**Набор заданий:**
[1] Повторите без изменений строки записей, начиная со строки, где стоит «１．灯具、漏电保护开关及龙头、水掣等易损零部件；», и до конца записей, включая обе границы.
[2] Продолжите текст о святителе Димитрии Ростовском, начав сразу после его последнего предложения.

Как видно, по спокойной взвешенности своих положений трактат оказывается ближе всего к позиции греческих святых отцов, Николая Кавасилы и Марка Эфесского[368], и это, быть может, важнейший аргумент в пользу того, что именно святитель Димитрий, а не кто иной, мог быть его автором:
«Свят, Димитрий, свят!»
«…Того ж 1689 года, июля 21 дня, с ясновельможным Гетманом Иваном Мазепой выехал я из Батурина в столичный царствующий град Москву… Сентября в 10 день были мы с Ясновельможным Гетманом у ручки Благочестивейшего Царя Петра Алексеевича, в монастыре Троицком, обители Сергия Радонежского: в том же монастыре был в то время и Патриарх, коего посещали мы часто… Святейший благословил мне, грешному, продолжать писанием Жития Святых и дал на благословение мне образ Пресвятыя Богородицы в окладе. В бытность нашу в Троицком монастыре казнено троих знатных особ за некоторый бунт: головы отсечены, а иные кнутом сечены, иным языки резаны, иным уши и в ссылку разосланы.
<…>
1701 год.
В феврале по Указу Царскому приехал в Москву, в неделю о Мытаре и Фарисее, число февраля бе 9.
Поставлен в Архиереи в Сибирь, в неделю Крестопоклонную марта 23 дня.
1702 год.
Януария 4, в неделю пред Просвещением, переведен на Ростовскую Митрополию»[369].
Впервые история привела своего поклонника в Москву в страшные дни. Въехав туда в августе 1689 года, еще при правлении царевны Софьи, малороссы застали бегство Петра в Троицу (куда и сами вынуждены были отправиться вскоре), самый бунт и переворот. Это было первое свидание будущего святителя с Петром. Из Москвы, как только появилась возможность, спешно уехали, не раз, должно быть, благодаря Господа за то, что остались живы. Уже само умолчание о происходящих событиях свидетельствует за себя.
С 1690 по 1700 год святитель работал в Киеве над второй и третьей частью Миней, построив себе для этого специальную келью, и, вероятно, не с легким сердцем покидал ее в
1701 году, будучи вызван в Москву, чтобы быть поставленным в архиереи.
Чуть раньше, в марте 1700 года, его друг, Стефан Яворский, уже был поставлен в митрополиты Рязанские.
Митрополит Стефан надолго пережил святителя Димитрия, но так и не прижился в России, до последних дней стремясь в милую Малороссию.
Святитель Димитрий въехал в Ростов 1 марта 1702 года, во вторую неделю Великого поста[370], и остановившись для молебна в ближайшем к дороге Спасо-Яковлевом монастыре, сразу указал в соборе место своего погребения[371]. Ростов не полюбился ему больше Киева, он не стал великороссом, но он стал русским святым.

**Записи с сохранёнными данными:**
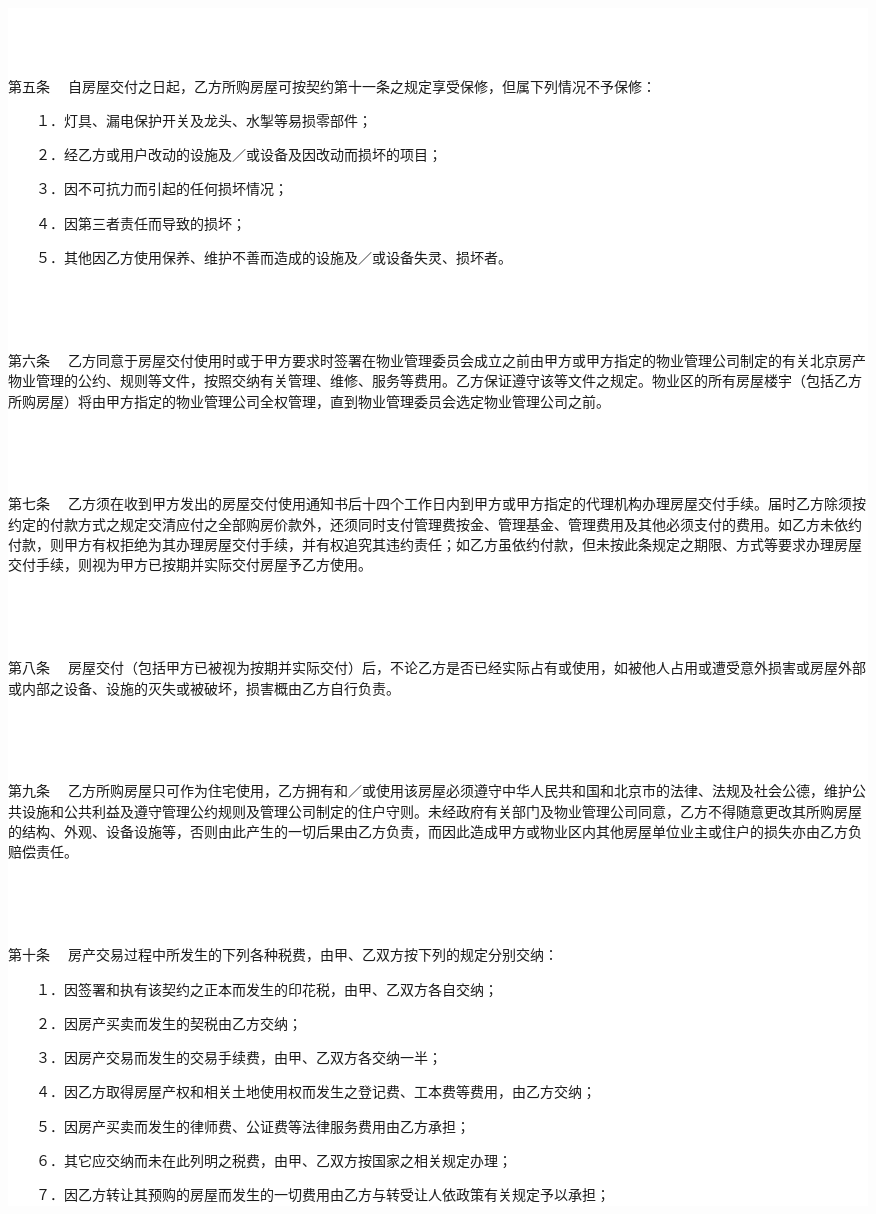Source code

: 　　

　　

第五条
　自房屋交付之日起，乙方所购房屋可按契约第十一条之规定享受保修，但属下列情况不予保修：

　　１．灯具、漏电保护开关及龙头、水掣等易损零部件；

　　２．经乙方或用户改动的设施及／或设备及因改动而损坏的项目；

　　３．因不可抗力而引起的任何损坏情况；

　　４．因第三者责任而导致的损坏；

　　５．其他因乙方使用保养、维护不善而造成的设施及／或设备失灵、损坏者。

　　

　　

第六条
　乙方同意于房屋交付使用时或于甲方要求时签署在物业管理委员会成立之前由甲方或甲方指定的物业管理公司制定的有关北京房产物业管理的公约、规则等文件，按照交纳有关管理、维修、服务等费用。乙方保证遵守该等文件之规定。物业区的所有房屋楼宇（包括乙方所购房屋）将由甲方指定的物业管理公司全权管理，直到物业管理委员会选定物业管理公司之前。

　　

　　

第七条
　乙方须在收到甲方发出的房屋交付使用通知书后十四个工作日内到甲方或甲方指定的代理机构办理房屋交付手续。届时乙方除须按约定的付款方式之规定交清应付之全部购房价款外，还须同时支付管理费按金、管理基金、管理费用及其他必须支付的费用。如乙方未依约付款，则甲方有权拒绝为其办理房屋交付手续，并有权追究其违约责任；如乙方虽依约付款，但未按此条规定之期限、方式等要求办理房屋交付手续，则视为甲方已按期并实际交付房屋予乙方使用。

　　

　　

第八条
　房屋交付（包括甲方已被视为按期并实际交付）后，不论乙方是否已经实际占有或使用，如被他人占用或遭受意外损害或房屋外部或内部之设备、设施的灭失或被破坏，损害概由乙方自行负责。

　　

　　

第九条
　乙方所购房屋只可作为住宅使用，乙方拥有和／或使用该房屋必须遵守中华人民共和国和北京市的法律、法规及社会公德，维护公共设施和公共利益及遵守管理公约规则及管理公司制定的住户守则。未经政府有关部门及物业管理公司同意，乙方不得随意更改其所购房屋的结构、外观、设备设施等，否则由此产生的一切后果由乙方负责，而因此造成甲方或物业区内其他房屋单位业主或住户的损失亦由乙方负赔偿责任。

　　

　　

第十条
　房产交易过程中所发生的下列各种税费，由甲、乙双方按下列的规定分别交纳：

　　１．因签署和执有该契约之正本而发生的印花税，由甲、乙双方各自交纳；

　　２．因房产买卖而发生的契税由乙方交纳；

　　３．因房产交易而发生的交易手续费，由甲、乙双方各交纳一半；

　　４．因乙方取得房屋产权和相关土地使用权而发生之登记费、工本费等费用，由乙方交纳；

　　５．因房产买卖而发生的律师费、公证费等法律服务费用由乙方承担；

　　６．其它应交纳而未在此列明之税费，由甲、乙双方按国家之相关规定办理；

　　７．因乙方转让其预购的房屋而发生的一切费用由乙方与转受让人依政策有关规定予以承担；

**Ответы по порядку:**
[1]
　　１．灯具、漏电保护开关及龙头、水掣等易损零部件；

　　２．经乙方或用户改动的设施及／或设备及因改动而损坏的项目；

　　３．因不可抗力而引起的任何损坏情况；

　　４．因第三者责任而导致的损坏；

　　５．其他因乙方使用保养、维护不善而造成的设施及／或设备失灵、损坏者。

　　

　　

第六条
　乙方同意于房屋交付使用时或于甲方要求时签署在物业管理委员会成立之前由甲方或甲方指定的物业管理公司制定的有关北京房产物业管理的公约、规则等文件，按照交纳有关管理、维修、服务等费用。乙方保证遵守该等文件之规定。物业区的所有房屋楼宇（包括乙方所购房屋）将由甲方指定的物业管理公司全权管理，直到物业管理委员会选定物业管理公司之前。

　　

　　

第七条
　乙方须在收到甲方发出的房屋交付使用通知书后十四个工作日内到甲方或甲方指定的代理机构办理房屋交付手续。届时乙方除须按约定的付款方式之规定交清应付之全部购房价款外，还须同时支付管理费按金、管理基金、管理费用及其他必须支付的费用。如乙方未依约付款，则甲方有权拒绝为其办理房屋交付手续，并有权追究其违约责任；如乙方虽依约付款，但未按此条规定之期限、方式等要求办理房屋交付手续，则视为甲方已按期并实际交付房屋予乙方使用。

　　

　　

第八条
　房屋交付（包括甲方已被视为按期并实际交付）后，不论乙方是否已经实际占有或使用，如被他人占用或遭受意外损害或房屋外部或内部之设备、设施的灭失或被破坏，损害概由乙方自行负责。

　　

　　

第九条
　乙方所购房屋只可作为住宅使用，乙方拥有和／或使用该房屋必须遵守中华人民共和国和北京市的法律、法规及社会公德，维护公共设施和公共利益及遵守管理公约规则及管理公司制定的住户守则。未经政府有关部门及物业管理公司同意，乙方不得随意更改其所购房屋的结构、外观、设备设施等，否则由此产生的一切后果由乙方负责，而因此造成甲方或物业区内其他房屋单位业主或住户的损失亦由乙方负赔偿责任。

　　

　　

第十条
　房产交易过程中所发生的下列各种税费，由甲、乙双方按下列的规定分别交纳：

　　１．因签署和执有该契约之正本而发生的印花税，由甲、乙双方各自交纳；

　　２．因房产买卖而发生的契税由乙方交纳；

　　３．因房产交易而发生的交易手续费，由甲、乙双方各交纳一半；

　　４．因乙方取得房屋产权和相关土地使用权而发生之登记费、工本费等费用，由乙方交纳；

　　５．因房产买卖而发生的律师费、公证费等法律服务费用由乙方承担；

　　６．其它应交纳而未在此列明之税费，由甲、乙双方按国家之相关规定办理；

　　７．因乙方转让其预购的房屋而发生的一切费用由乙方与转受让人依政策有关规定予以承担；

[2]
Еще до своего поставления в архиереи он встречал в Москве Петра и произносил приветственную речь ему, указывая в ней на некое таинственное сходство между «маестатом» царя-помазанника (христа Господня) и «маестатом» Христа Господа[372]. Казалось, что таким образом он без сопротивления отдавал все, за что сражались великорусские патриархи второй половины XVII столетия, настаивавшие на том, что именно патриарх, а не царь носит на себе образ Христов, но для святителя царское богоподобие («по Господе Боге есть яко бог земный»[373]) означало прежде всего необходимость уподобляться в милости всемилостивому Богу, ибо «благостыня утверждает престол царский»[374]. При этом он был вполне свободен от представлений о священной нерушимости «Третьего Рима». «Суть и ныне, – говорил он в одном из своих поучений, – многие в поднебесной монархии суть: но долго ли стоять будут: Бог весть. А конечно будет то время, в немже им не быти, но прейти»[375].
Выше же всего он ставил «свободу святыя Церкви».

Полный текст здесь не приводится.